To-do item
Where does the string "最近活动" appear in the records? Copy each line that holds it.

Collected data
- Opening Delimiter -

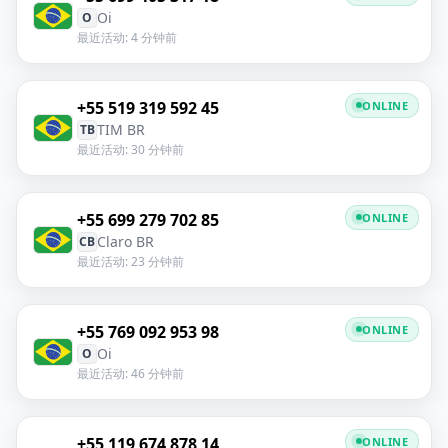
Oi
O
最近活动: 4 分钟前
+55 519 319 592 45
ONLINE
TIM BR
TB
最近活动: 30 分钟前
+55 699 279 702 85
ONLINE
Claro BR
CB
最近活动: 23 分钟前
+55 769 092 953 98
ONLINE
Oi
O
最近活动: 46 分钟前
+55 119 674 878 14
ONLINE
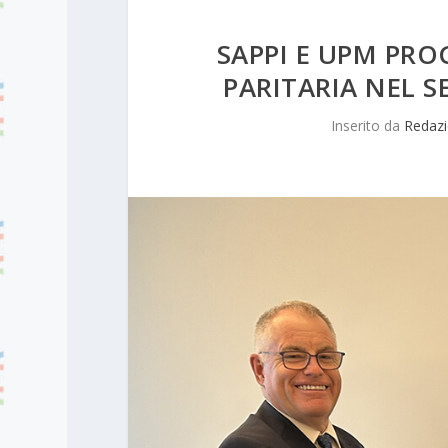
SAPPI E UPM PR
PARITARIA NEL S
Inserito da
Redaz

- Closing Delimiter -

Answer
最近活动: 4 分钟前
最近活动: 30 分钟前
最近活动: 23 分钟前
最近活动: 46 分钟前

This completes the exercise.